- TASK DESCRIPTION: Copy out the following lines word for word, keeping every value, symbol, and line break unchanged.
⟨
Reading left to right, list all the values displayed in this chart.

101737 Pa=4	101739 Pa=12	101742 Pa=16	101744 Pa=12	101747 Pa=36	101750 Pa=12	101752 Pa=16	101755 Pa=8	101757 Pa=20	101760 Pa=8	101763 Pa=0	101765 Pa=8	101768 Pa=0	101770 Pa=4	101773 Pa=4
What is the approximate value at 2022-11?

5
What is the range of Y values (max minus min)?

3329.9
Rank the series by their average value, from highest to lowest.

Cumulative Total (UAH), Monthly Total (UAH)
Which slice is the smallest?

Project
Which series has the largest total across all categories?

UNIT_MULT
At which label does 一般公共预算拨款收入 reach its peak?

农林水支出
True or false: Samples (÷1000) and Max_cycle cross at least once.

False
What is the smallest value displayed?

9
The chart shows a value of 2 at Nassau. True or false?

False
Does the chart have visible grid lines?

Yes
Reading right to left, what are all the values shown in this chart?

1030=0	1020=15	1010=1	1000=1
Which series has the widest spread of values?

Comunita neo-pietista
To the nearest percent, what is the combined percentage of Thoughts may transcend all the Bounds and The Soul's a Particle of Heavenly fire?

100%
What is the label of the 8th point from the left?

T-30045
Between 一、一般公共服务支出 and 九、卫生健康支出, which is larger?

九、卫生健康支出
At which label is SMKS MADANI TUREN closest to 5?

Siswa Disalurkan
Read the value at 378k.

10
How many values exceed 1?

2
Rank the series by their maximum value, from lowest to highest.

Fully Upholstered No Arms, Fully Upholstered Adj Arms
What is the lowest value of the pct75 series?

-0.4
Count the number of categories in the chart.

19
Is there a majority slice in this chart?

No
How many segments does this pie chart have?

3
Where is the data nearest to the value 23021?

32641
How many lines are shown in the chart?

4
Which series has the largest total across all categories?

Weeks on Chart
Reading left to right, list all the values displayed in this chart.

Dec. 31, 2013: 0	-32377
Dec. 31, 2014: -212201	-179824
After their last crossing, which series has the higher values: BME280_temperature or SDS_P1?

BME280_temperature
⟩
- YOUR RESPONSE:
Reading left to right, list all the values displayed in this chart.

101737 Pa=4	101739 Pa=12	101742 Pa=16	101744 Pa=12	101747 Pa=36	101750 Pa=12	101752 Pa=16	101755 Pa=8	101757 Pa=20	101760 Pa=8	101763 Pa=0	101765 Pa=8	101768 Pa=0	101770 Pa=4	101773 Pa=4
What is the approximate value at 2022-11?

5
What is the range of Y values (max minus min)?

3329.9
Rank the series by their average value, from highest to lowest.

Cumulative Total (UAH), Monthly Total (UAH)
Which slice is the smallest?

Project
Which series has the largest total across all categories?

UNIT_MULT
At which label does 一般公共预算拨款收入 reach its peak?

农林水支出
True or false: Samples (÷1000) and Max_cycle cross at least once.

False
What is the smallest value displayed?

9
The chart shows a value of 2 at Nassau. True or false?

False
Does the chart have visible grid lines?

Yes
Reading right to left, what are all the values shown in this chart?

1030=0	1020=15	1010=1	1000=1
Which series has the widest spread of values?

Comunita neo-pietista
To the nearest percent, what is the combined percentage of Thoughts may transcend all the Bounds and The Soul's a Particle of Heavenly fire?

100%
What is the label of the 8th point from the left?

T-30045
Between 一、一般公共服务支出 and 九、卫生健康支出, which is larger?

九、卫生健康支出
At which label is SMKS MADANI TUREN closest to 5?

Siswa Disalurkan
Read the value at 378k.

10
How many values exceed 1?

2
Rank the series by their maximum value, from lowest to highest.

Fully Upholstered No Arms, Fully Upholstered Adj Arms
What is the lowest value of the pct75 series?

-0.4
Count the number of categories in the chart.

19
Is there a majority slice in this chart?

No
How many segments does this pie chart have?

3
Where is the data nearest to the value 23021?

32641
How many lines are shown in the chart?

4
Which series has the largest total across all categories?

Weeks on Chart
Reading left to right, list all the values displayed in this chart.

Dec. 31, 2013: 0	-32377
Dec. 31, 2014: -212201	-179824
After their last crossing, which series has the higher values: BME280_temperature or SDS_P1?

BME280_temperature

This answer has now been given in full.